# What the exercise asks
Extract every line from the records below that contains the word "Comte".
■ ■ ■ ■ ■
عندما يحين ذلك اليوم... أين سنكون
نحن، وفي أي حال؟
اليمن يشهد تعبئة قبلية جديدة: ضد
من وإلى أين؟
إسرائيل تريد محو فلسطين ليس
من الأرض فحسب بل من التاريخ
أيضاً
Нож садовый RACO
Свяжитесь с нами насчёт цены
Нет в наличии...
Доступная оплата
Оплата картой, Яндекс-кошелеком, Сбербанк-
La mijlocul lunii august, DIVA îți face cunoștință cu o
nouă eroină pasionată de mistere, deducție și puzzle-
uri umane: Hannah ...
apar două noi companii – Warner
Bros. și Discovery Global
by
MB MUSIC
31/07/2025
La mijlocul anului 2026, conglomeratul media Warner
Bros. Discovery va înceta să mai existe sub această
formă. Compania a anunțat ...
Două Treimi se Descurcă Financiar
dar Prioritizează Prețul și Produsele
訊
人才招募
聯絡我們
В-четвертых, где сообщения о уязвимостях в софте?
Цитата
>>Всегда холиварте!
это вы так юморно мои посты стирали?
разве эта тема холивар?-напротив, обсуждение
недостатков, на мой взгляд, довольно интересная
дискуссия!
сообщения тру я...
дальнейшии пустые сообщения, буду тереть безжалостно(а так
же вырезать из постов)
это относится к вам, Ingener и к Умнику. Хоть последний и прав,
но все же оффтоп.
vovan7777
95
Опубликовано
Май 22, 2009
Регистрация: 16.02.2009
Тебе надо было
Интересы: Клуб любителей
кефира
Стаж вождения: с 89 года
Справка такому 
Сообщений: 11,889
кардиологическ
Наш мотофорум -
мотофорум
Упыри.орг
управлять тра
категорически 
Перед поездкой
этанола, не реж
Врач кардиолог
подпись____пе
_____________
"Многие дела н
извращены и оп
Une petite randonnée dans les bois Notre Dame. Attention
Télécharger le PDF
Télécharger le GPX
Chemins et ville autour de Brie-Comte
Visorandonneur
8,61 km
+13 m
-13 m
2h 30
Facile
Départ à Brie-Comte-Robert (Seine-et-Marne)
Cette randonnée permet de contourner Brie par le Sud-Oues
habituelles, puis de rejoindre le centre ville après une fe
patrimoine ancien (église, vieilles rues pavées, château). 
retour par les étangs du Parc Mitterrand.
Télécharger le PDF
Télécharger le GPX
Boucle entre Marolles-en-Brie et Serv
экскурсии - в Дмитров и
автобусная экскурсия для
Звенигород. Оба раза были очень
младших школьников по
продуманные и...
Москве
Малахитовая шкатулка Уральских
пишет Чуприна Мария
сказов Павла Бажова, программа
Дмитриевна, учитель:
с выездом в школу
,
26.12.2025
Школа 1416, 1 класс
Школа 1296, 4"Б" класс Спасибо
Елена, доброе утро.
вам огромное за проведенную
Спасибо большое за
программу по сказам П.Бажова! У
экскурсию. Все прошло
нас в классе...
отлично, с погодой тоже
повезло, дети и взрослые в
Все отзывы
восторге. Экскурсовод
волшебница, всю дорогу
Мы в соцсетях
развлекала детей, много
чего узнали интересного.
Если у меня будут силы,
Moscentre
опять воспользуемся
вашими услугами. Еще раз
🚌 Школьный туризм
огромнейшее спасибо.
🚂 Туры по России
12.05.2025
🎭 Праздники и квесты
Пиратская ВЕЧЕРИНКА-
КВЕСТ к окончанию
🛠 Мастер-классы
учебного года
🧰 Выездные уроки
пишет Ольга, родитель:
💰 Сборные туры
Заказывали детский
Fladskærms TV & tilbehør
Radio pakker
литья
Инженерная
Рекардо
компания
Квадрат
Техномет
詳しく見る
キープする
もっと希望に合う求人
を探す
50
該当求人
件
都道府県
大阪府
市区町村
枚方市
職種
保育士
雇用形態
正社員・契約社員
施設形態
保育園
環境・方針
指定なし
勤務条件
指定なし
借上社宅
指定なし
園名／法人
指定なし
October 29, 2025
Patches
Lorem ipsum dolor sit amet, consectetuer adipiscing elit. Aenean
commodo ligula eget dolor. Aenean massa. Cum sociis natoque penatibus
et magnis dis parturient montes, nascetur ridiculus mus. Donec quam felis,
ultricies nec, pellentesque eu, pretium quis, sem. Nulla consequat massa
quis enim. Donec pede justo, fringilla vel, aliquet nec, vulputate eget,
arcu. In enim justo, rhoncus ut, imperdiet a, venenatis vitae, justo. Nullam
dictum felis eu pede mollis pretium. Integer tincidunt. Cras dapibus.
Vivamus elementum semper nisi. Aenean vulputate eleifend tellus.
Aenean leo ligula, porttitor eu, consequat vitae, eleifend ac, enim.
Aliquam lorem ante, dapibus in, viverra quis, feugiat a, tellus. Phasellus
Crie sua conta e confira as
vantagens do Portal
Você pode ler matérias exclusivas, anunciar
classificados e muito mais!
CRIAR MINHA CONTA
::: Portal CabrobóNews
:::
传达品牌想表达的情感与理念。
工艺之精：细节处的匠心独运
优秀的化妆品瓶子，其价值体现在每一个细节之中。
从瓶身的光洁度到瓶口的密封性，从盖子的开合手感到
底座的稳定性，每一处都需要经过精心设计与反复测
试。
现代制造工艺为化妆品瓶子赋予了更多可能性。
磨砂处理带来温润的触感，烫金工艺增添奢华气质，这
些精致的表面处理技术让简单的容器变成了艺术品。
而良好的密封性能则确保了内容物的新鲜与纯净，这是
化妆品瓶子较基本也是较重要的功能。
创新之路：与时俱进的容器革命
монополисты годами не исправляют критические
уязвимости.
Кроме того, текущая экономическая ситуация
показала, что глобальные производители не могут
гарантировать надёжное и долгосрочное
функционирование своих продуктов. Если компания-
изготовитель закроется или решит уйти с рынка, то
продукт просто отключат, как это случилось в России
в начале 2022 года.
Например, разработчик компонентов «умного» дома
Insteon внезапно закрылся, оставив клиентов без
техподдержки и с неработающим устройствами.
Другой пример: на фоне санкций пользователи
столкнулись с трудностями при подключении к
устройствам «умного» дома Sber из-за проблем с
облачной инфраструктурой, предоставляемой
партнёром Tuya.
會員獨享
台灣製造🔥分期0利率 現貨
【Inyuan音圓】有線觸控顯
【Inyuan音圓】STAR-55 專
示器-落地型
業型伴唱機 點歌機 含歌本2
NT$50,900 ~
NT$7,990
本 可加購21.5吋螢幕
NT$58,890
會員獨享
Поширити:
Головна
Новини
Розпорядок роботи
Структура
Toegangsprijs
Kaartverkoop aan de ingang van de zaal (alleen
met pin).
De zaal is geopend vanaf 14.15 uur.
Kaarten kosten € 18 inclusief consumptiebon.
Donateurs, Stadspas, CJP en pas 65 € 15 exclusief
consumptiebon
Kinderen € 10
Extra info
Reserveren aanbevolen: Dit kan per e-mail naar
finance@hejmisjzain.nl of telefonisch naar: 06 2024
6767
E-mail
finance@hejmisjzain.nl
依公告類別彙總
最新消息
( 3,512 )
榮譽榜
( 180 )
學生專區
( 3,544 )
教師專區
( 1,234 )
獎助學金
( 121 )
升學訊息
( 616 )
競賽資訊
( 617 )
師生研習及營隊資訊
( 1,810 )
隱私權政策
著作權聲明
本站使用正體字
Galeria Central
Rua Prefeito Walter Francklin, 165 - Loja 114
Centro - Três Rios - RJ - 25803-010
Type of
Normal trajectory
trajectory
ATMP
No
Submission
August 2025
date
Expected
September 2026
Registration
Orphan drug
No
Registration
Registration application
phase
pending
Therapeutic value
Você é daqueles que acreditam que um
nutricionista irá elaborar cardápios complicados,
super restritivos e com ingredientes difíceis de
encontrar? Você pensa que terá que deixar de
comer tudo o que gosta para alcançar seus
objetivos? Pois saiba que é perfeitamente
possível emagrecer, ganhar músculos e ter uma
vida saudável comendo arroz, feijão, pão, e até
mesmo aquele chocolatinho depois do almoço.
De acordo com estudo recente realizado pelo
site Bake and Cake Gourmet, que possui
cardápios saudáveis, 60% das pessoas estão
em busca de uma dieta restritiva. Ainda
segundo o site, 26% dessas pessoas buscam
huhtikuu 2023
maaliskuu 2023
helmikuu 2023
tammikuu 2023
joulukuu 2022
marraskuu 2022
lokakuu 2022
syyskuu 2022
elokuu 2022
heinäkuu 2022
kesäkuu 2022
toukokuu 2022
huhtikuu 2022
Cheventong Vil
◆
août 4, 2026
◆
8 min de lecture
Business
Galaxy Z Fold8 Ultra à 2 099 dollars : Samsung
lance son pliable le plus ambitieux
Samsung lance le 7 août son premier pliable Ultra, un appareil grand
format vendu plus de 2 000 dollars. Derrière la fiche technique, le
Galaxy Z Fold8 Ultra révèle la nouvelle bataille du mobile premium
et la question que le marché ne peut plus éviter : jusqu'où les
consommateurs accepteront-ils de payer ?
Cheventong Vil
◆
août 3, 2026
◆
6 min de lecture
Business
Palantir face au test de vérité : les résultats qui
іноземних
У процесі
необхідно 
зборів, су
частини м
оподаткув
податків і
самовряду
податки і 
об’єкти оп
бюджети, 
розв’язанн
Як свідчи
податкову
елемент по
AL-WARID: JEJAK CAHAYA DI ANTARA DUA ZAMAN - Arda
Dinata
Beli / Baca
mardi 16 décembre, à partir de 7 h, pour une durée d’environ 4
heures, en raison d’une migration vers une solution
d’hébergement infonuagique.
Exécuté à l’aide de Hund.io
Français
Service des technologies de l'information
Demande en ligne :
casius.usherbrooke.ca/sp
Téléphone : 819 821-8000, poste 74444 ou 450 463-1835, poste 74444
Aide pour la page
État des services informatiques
■ ■ ■ ■ ■
# Task solution
Chemins et ville autour de Brie-Comte
Départ à Brie-Comte-Robert (Seine-et-Marne)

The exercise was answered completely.